Problem 3: $L_\infty$ Estimation
Suggested by | Graham Cormode |
---|---|
Source | Kanpur 2006 |
Short link | https://sublinear.info/3 |
One of the earliest results shown in data streaming is that approximating $L_ \infty$ of a stream of values requires space proportional to the dimensionality of the stream. The hard case used to prove this is when most items in the stream have frequency of occurrence 1, and approximating $L_ \infty $ is equivalent to testing whether any item has frequency two or higher. However, a variation of this problem is routinely studied under the name “heavy hitters.” Here, the lower bound is avoided by asking to find all items whose frequencies are greater than some fixed fraction $\phi$ of the total stream length, and tolerating approximation error $\epsilon$. Bounds are then provided which are polynomial in $(1/\phi)$ or $(1/\epsilon)$. A side effect of these algorithms is to estimate $L_ \infty $ of the stream with error proportional to $\epsilon$ times the $L_1$ or $L_2$ norm of the stream.
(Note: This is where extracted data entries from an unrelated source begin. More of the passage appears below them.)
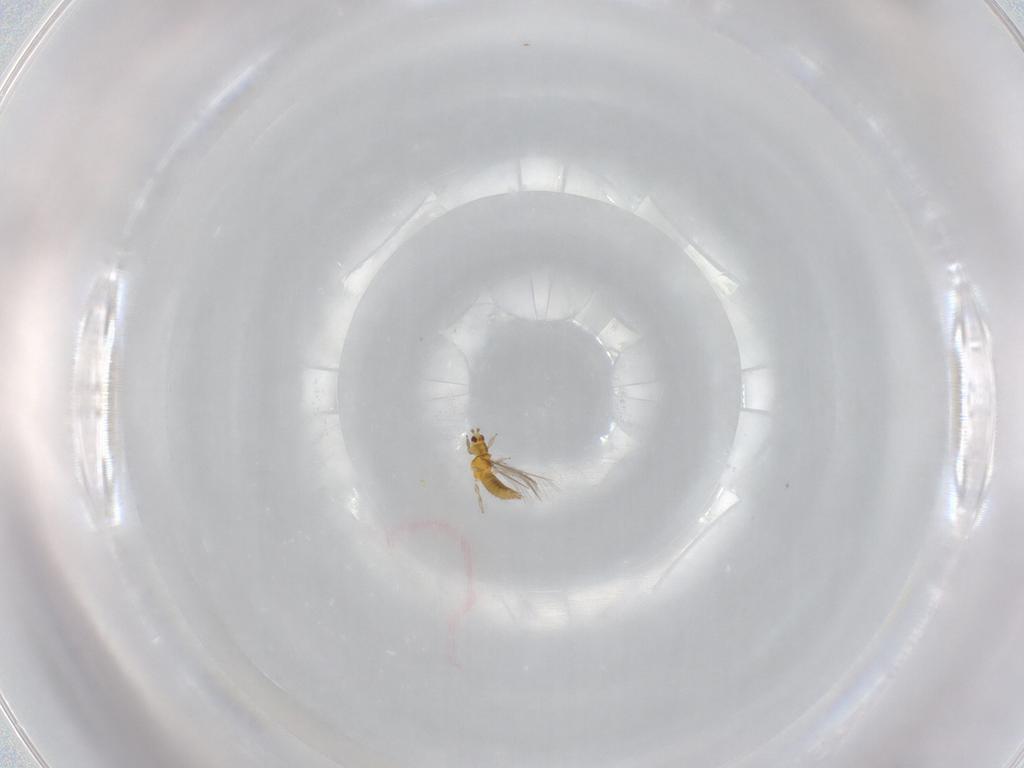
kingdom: Animalia
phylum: Arthropoda
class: Insecta
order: Thysanoptera
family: Thripidae
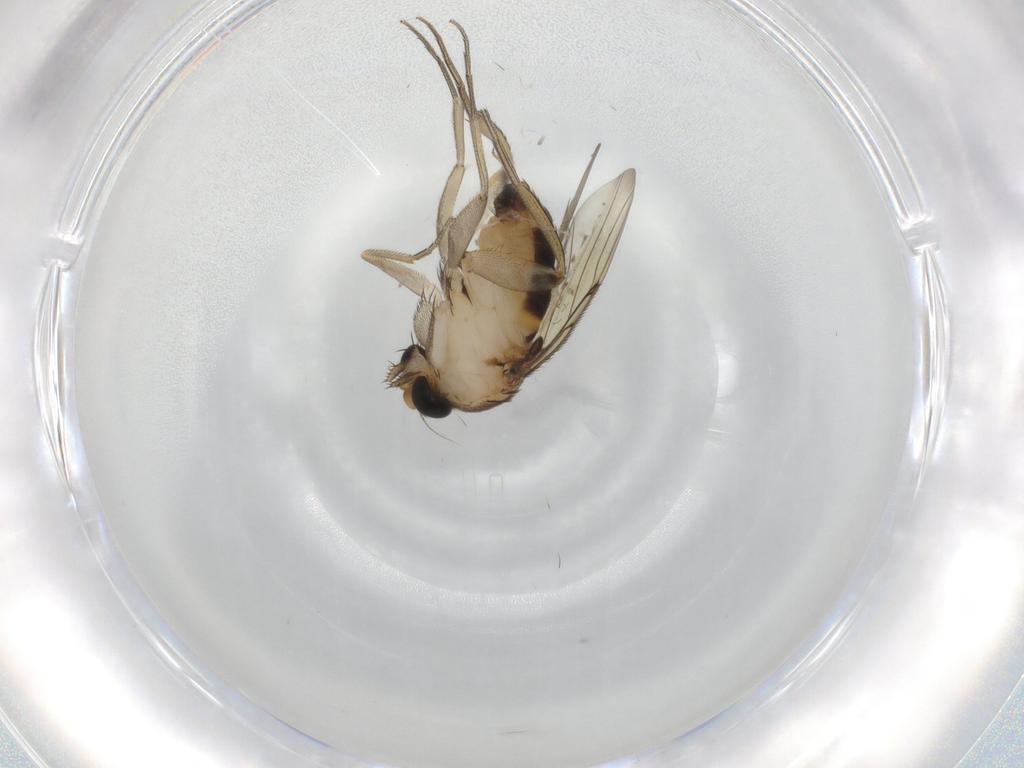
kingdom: Animalia
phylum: Arthropoda
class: Insecta
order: Diptera
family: Phoridae
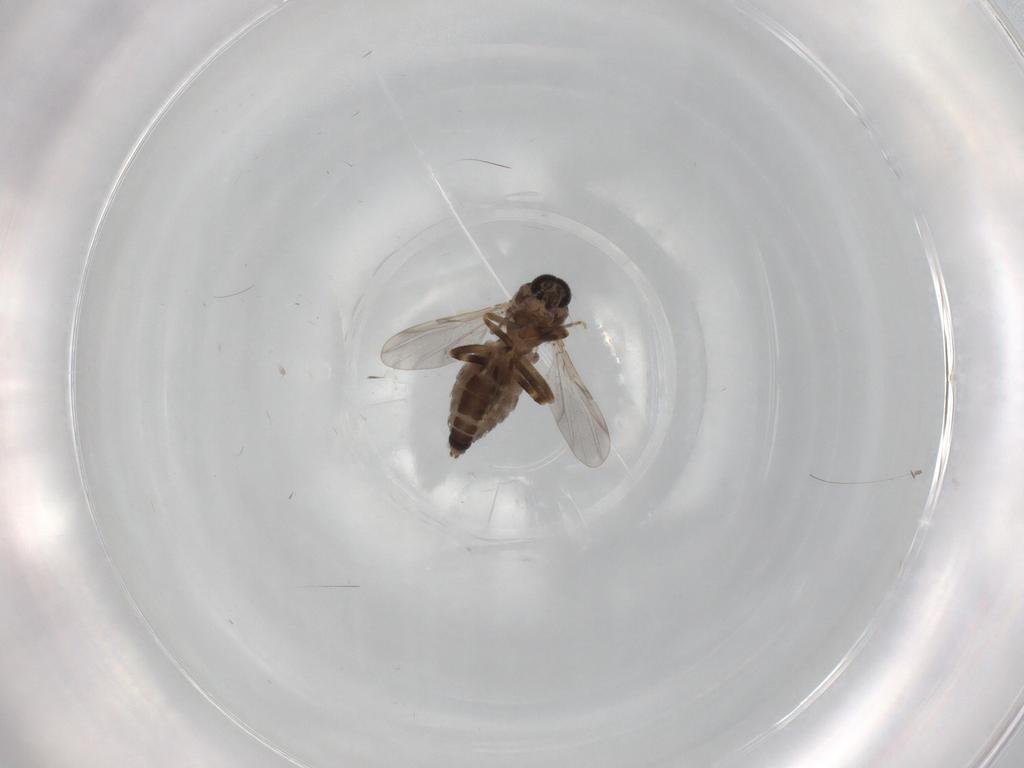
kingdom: Animalia
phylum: Arthropoda
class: Insecta
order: Diptera
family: Ceratopogonidae
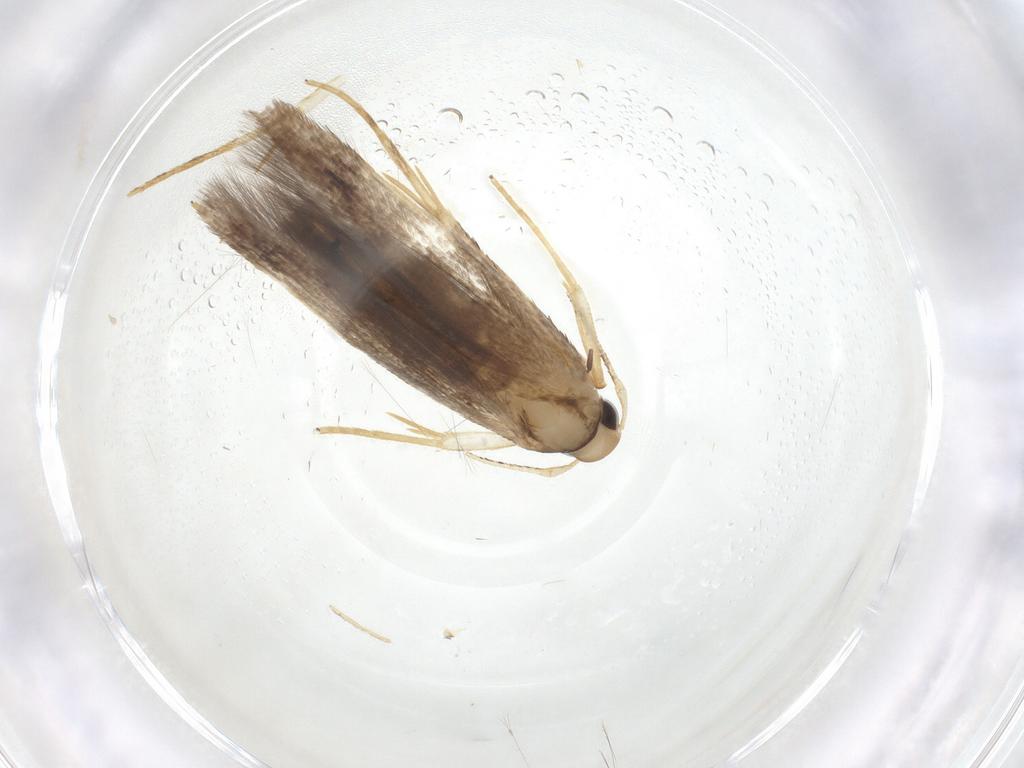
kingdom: Animalia
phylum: Arthropoda
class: Insecta
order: Lepidoptera
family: Cosmopterigidae
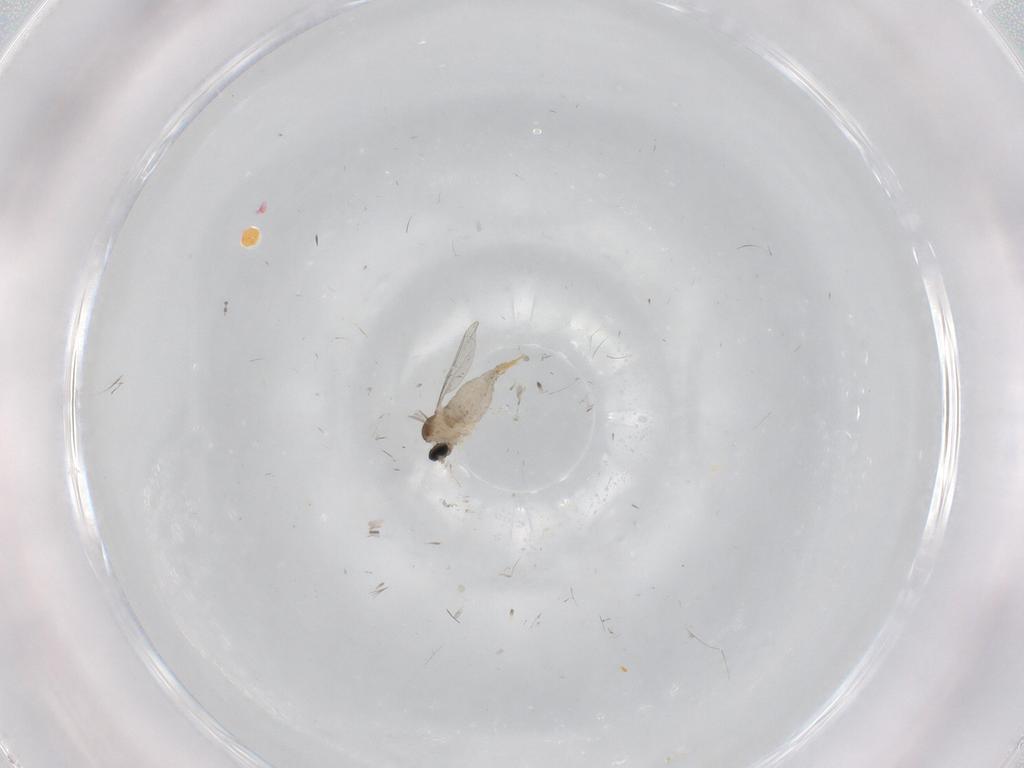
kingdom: Animalia
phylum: Arthropoda
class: Insecta
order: Diptera
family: Cecidomyiidae
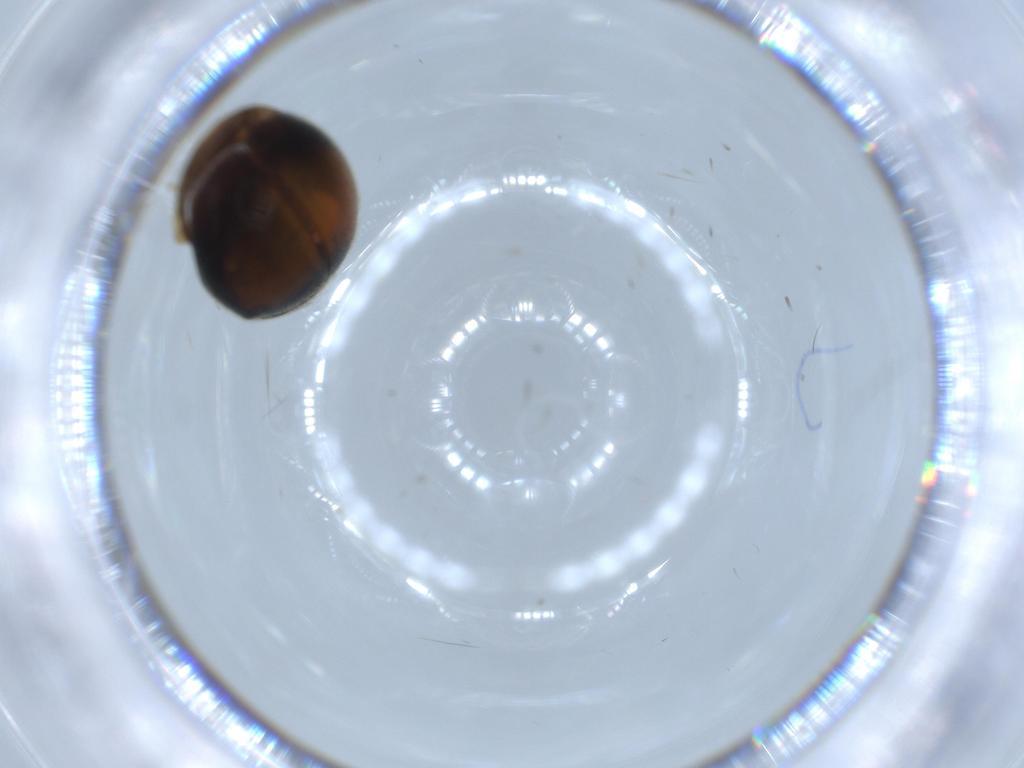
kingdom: Animalia
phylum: Arthropoda
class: Insecta
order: Coleoptera
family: Coccinellidae
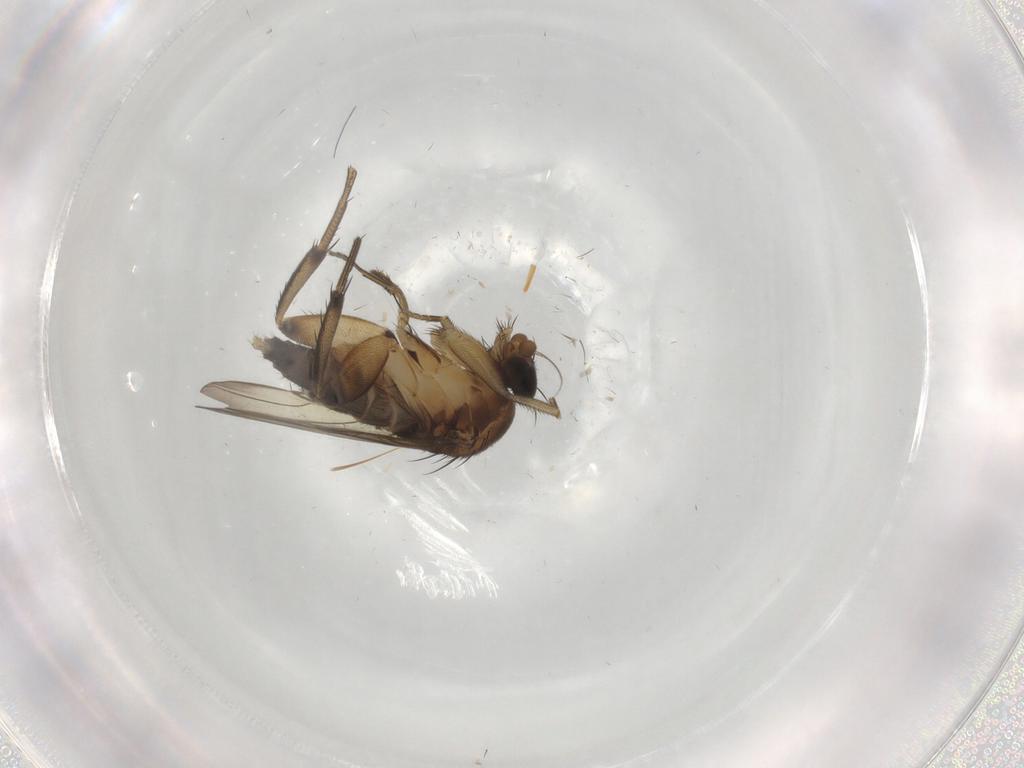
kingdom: Animalia
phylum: Arthropoda
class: Insecta
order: Diptera
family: Phoridae
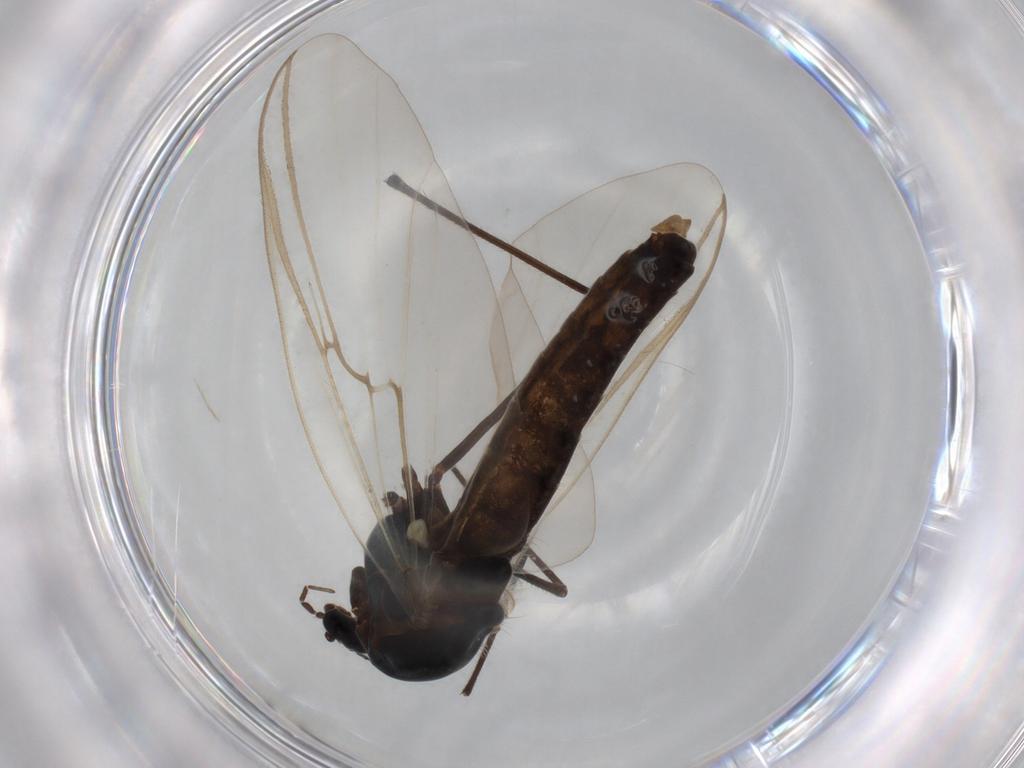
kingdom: Animalia
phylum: Arthropoda
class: Insecta
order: Diptera
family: Chironomidae
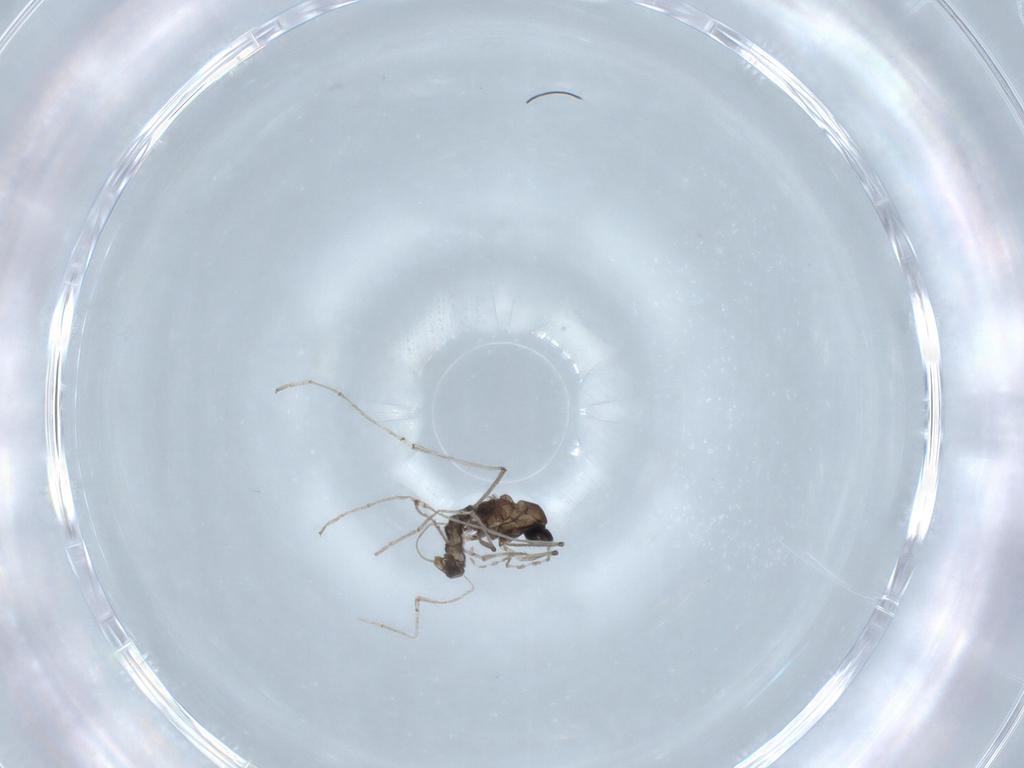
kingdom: Animalia
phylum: Arthropoda
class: Insecta
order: Diptera
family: Cecidomyiidae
Let the stream consist of items specified in $\log m$ bits. For insert only streams, the best space bound is $O(\epsilon^{-1}(\log m + \log L_1) )$ [MisraG-82,MetwallyAA-05], for computing on the difference between two streams the bounds are $O(\epsilon^{-1}\log m (\log m + \log L_1))$ [CormodeM-05a]. These algorithms approximate the $L_\infty$ distance in the sense above, but additionally identify a set of items which contribute significantly to the distance.
The open question is whether it is possible to approximate $L_\infty $ with additive error in terms of $\epsilon$ times $L_1$ or $L_2$ with less space. In particular, is it possible to reduce the dependency on $m$, since this is not needed in the output? One possible direction is to analyze data structures such as the Count-Min sketch, from which items frequencies can be estimated and in which $m$ does not occur in the (word) space complexity [CormodeM-05].[1]
Notes[edit]
- ↑ Formally, $\log m$ does affect the bit space complexity in two places: the data structure consists of $O(\log 1/\delta)$ hash functions whose specification requires $O(\log m)$ bits; and $O(\epsilon^{-1} \log 1/\delta)$ counters which in the worst case may count to the $L_1$ norm of the whole stream—this may perhaps be addressed by using approximate counters.